Haro sur les pouvoirs spéciaux en Belgique
Haro sur les pouvoirs spéciaux en Belgique
De notre correspondant Max HELLEFF (Bruxelles)- La N-VA de Bart De Wever pourrait retirer son appui aux pouvoirs spéciaux conférés en mars dernier au gouvernement minoritaire de la Première ministre Sophie Wilmès. Ces derniers jours, les déclarations des nationalistes flamands se sont multipliées sur le ton de la menace.
Peter De Roover, le chef de groupe N-VA à la Chambre, a ainsi balayé la prolongation des pouvoirs spéciaux d’un revers de la main sur la chaîne publique VRT: «Pour l’instant, je ne vois que très peu de raisons de les prolonger. Il s’avère maintenant qu’il n’y a pas tellement de mesures qui doivent être prises au moyen des pouvoirs spéciaux. On avait donné l’impression qu’il s’agissait d’une machine qui ouvrirait d’énormes possibilités, mais ce n’est pas le cas». Selon Peter De Roover, trois mois de pouvoirs spéciaux suffiront dès lors, et pas davantage.
Pour mieux comprendre cette attitude, il faut revenir en mars dernier. A défaut d’avoir réussi à former une coalition capable d’incarner le nouveau gouvernement fédéral issu des élections du 26 mai 2019, les partis politiques ont décidé de soutenir l’exécutif minoritaire en affaires courantes de la libérale francophone Sophie Wilmès. Il fallait en effet parer au plus pressé pour faire face au coronavirus.
Tous ont donc voté la confiance au gouvernement Wilmès le 19 mars, à l’exception de la N-VA, du Vlaams Belang (extrême droite flamande) et des communistes du PTB. Le 27 mars, ils en ont fait de même pour les pouvoirs spéciaux qui permettent au gouvernement de prendre des mesures dans le cadre de la crise sanitaire sans passer dans l’immédiat par le Parlement. Cette disposition vaut pour trois mois, renouvelable éventuellement une fois.

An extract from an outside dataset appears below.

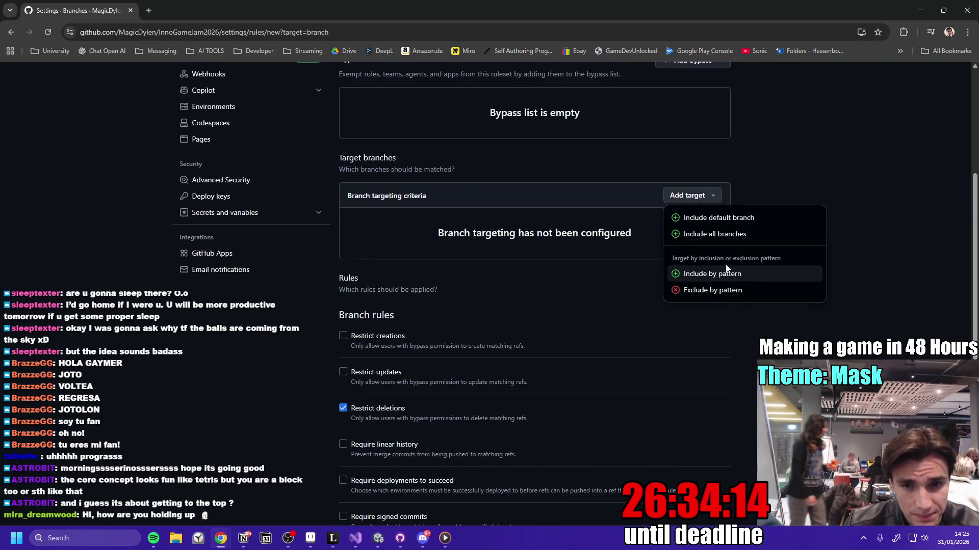
click(748, 218)
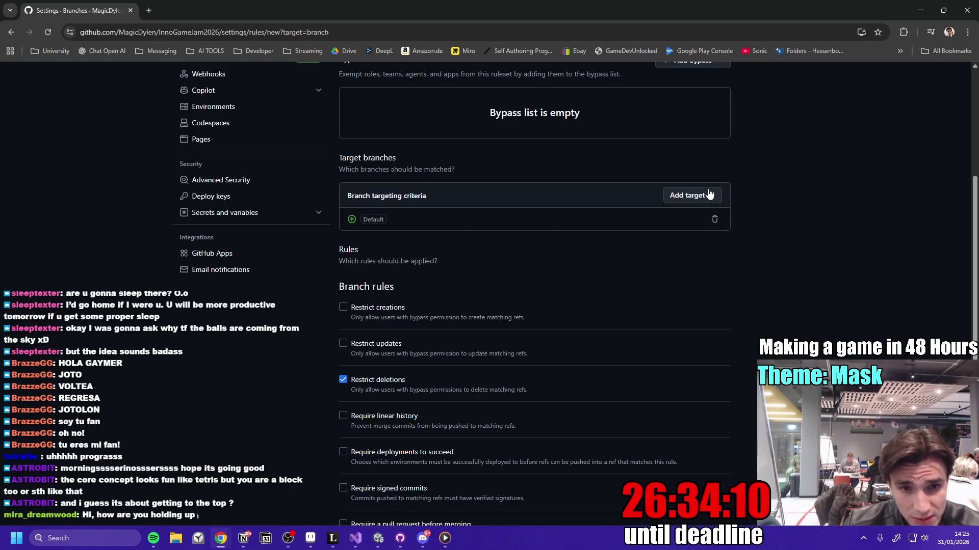
scroll(564, 305, down, 2)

Cette fois, la N-VA a choisi de s'y rallier.
La N-VA change d'avis
C’est ce compromis que la N-VA remet aujourd’hui en cause. Elle menace de ne pas accorder en juin la prolongation de trois mois qui permettrait au gouvernement Wilmès de continuer à disposer des pouvoirs spéciaux tout au long de l’été. Et donc d'avoir les armes juridiques et législatives censément nécessaires pour organiser le futur déconfinement sans s’astreindre à de longs débats parlementaires.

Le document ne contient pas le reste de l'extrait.